Kasi was put to death by lethal injection Thursday at a prison in Virginia for murdering two CIA employees in 1993. He has said he carried out the killings to protest America’s policies toward the Muslim world.

The State Department has warned his execution could lead to retaliation against Americans, despite a plea for peace from Kasi’s family, and from the condemned man himself. Four Americans were killed in Pakistan after Kasi’s 1997 conviction.

Pakistani religious leaders were quick to praise Kasi and condemn the United States for his execution.
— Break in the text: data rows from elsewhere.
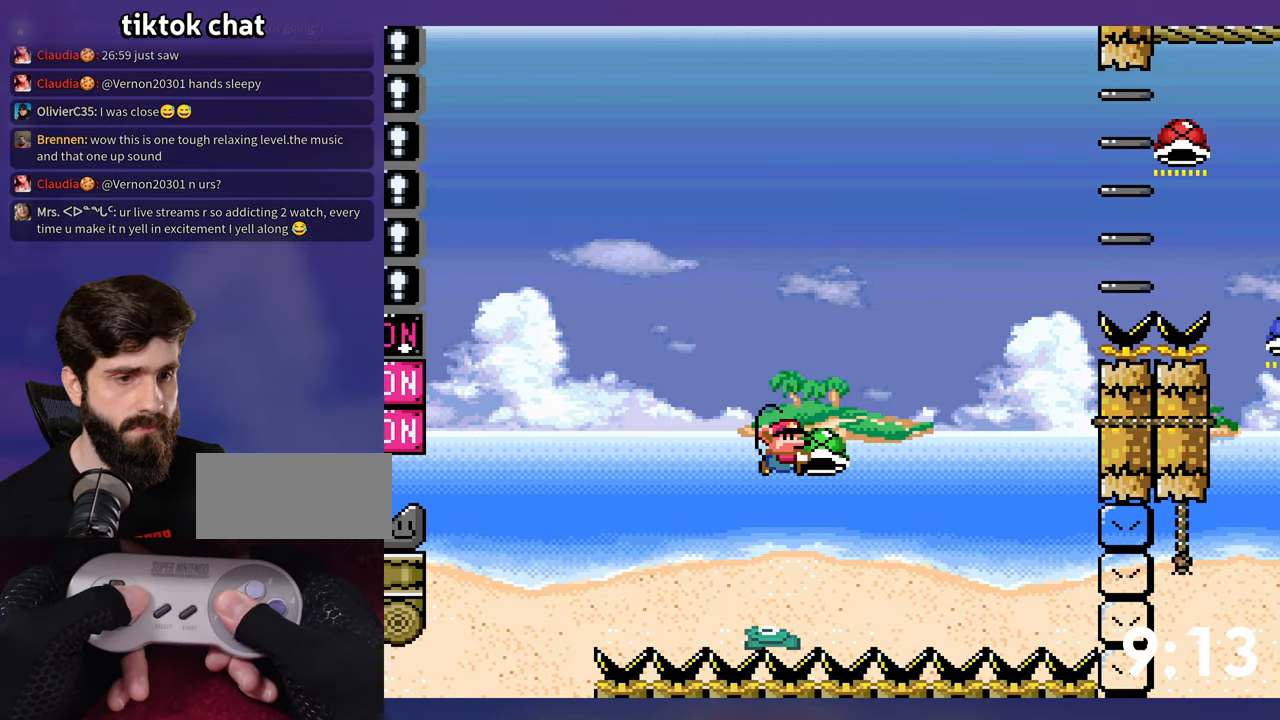
{"buttons": ["B", "Y"], "events": [[267, "Y", "up"], [334, "Y", "down"]]}
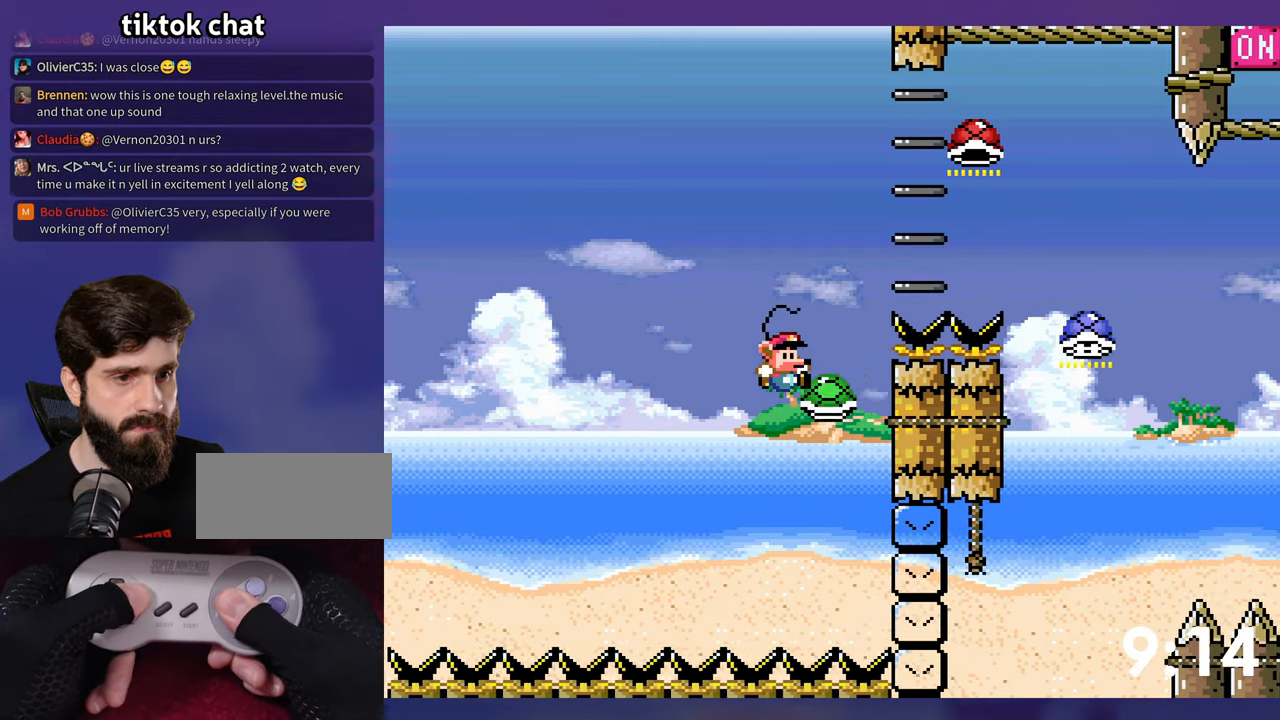
{"buttons": ["B", "Y"], "events": [[217, "B", "up"], [317, "B", "down"]]}
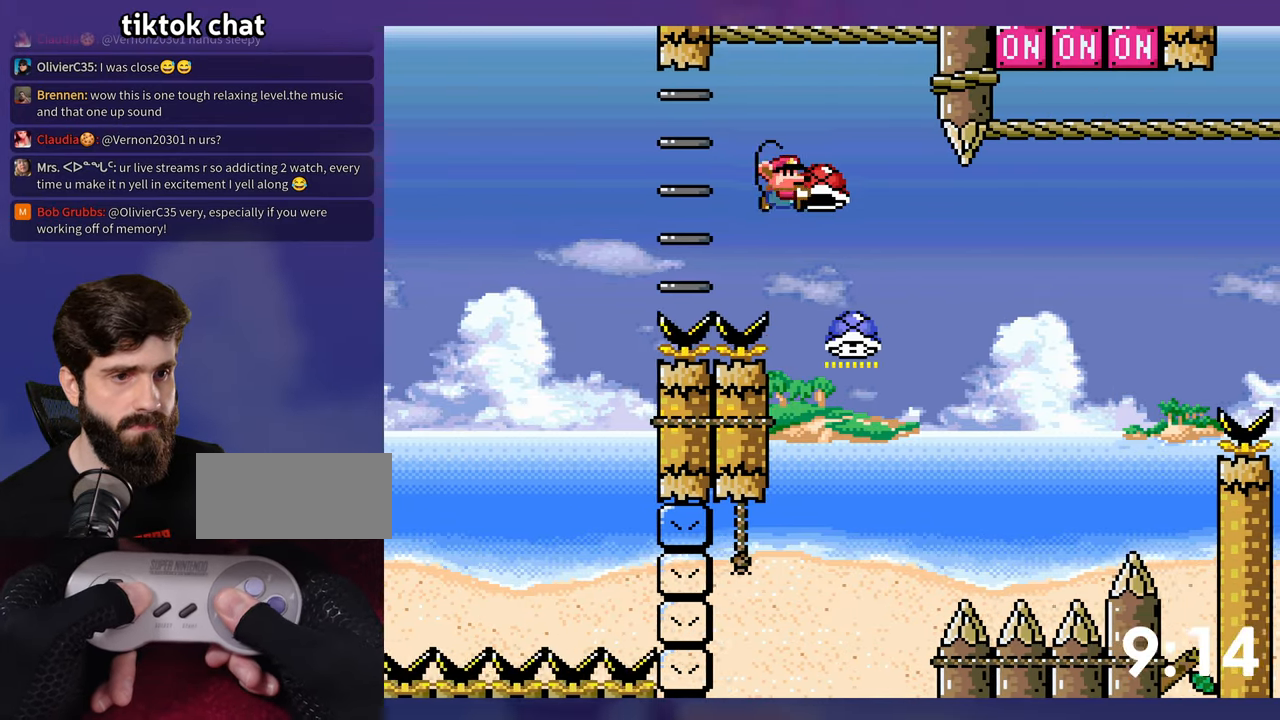
{"buttons": ["B", "Y", "DPAD_UP"], "events": [[67, "DPAD_DOWN", "down"], [100, "DPAD_LEFT", "down"], [150, "Y", "up"], [284, "DPAD_DOWN", "up"], [350, "Y", "down"], [367, "DPAD_LEFT", "up"], [500, "DPAD_UP", "down"]]}
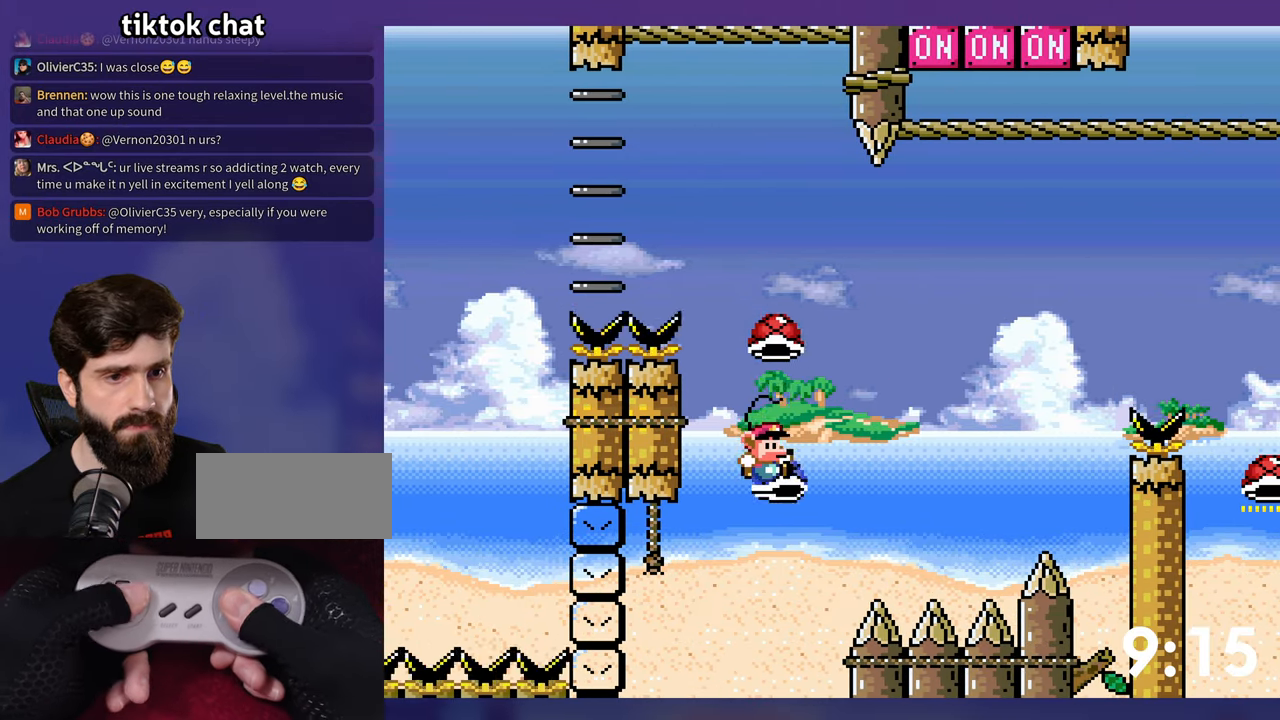
{"buttons": ["B", "DPAD_UP"], "events": [[117, "B", "up"], [367, "B", "down"], [450, "Y", "up"]]}
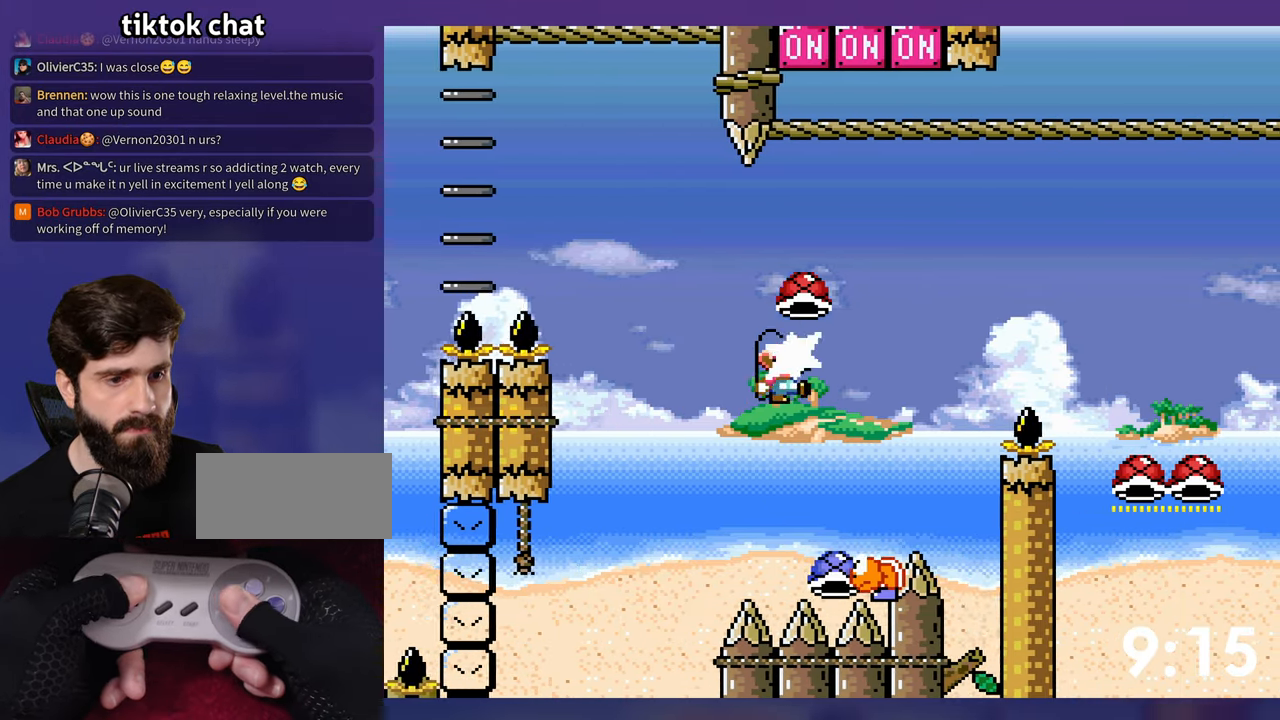
{"buttons": ["B", "Y"], "events": [[34, "DPAD_LEFT", "down"], [50, "DPAD_UP", "up"], [50, "Y", "down"], [150, "DPAD_LEFT", "up"], [150, "DPAD_UP", "down"], [184, "DPAD_UP", "up"]]}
“The sacrifice of Aimal Kasi will create a spirit of revolution among Muslim youth in the entire world,” said Maulana Noor Mohammed of the extremist Jamiat Ulema-e-Islam party. “The revolution will be against America. Hatred against America will increase.”

The execution prompted heightened security, already ramped up after a series of attacks on Westerners since President Pervez Musharraf threw his support behind the U.S.-led war on terrorism that began after the Sept. 11 attacks on the United States.

The U.S. Embassy and American consulates in Pakistan closed early Friday. Other embassies and international organizations in Pakistan said they also were taking precautions.

Pakistani police officers guard the U.S. Consulate in Karachi. Authorities beefed up security around the consulate and other offices after the execution of Pakistani national Aimal Kasi on Thursday in Virginia.

In the southern town of Multan on Friday, about 60 people protested Kasi’s execution and chanted “Death to America.”

In Hyderabad, a bomb went off in a bus, killing two people, but authorities said there was no reason to suspect it was linked to the execution. The town has been the scene of past sectarian violence.

In Kasi’s hometown of Quetta, 2,000 extra police were called in, and heavily armed paramilitary troops patrolled the dusty streets.

There was no immediate violence, a call for a general strike went largely unnoticed and clerics did not discuss the execution at Friday prayers. Many shops and businesses were closed for the Muslim sabbath.

At the Kasi home, family and friends offered Muslim prayers for the dead. Kasi’s brother, Nasibullah Khan Kasi, said the family hoped to receive his body soon and that he would be buried alongside his father.

He said that the family was carrying out Kasi’s wish that two funeral prayers be held for him, one in the United States and the other in Quetta.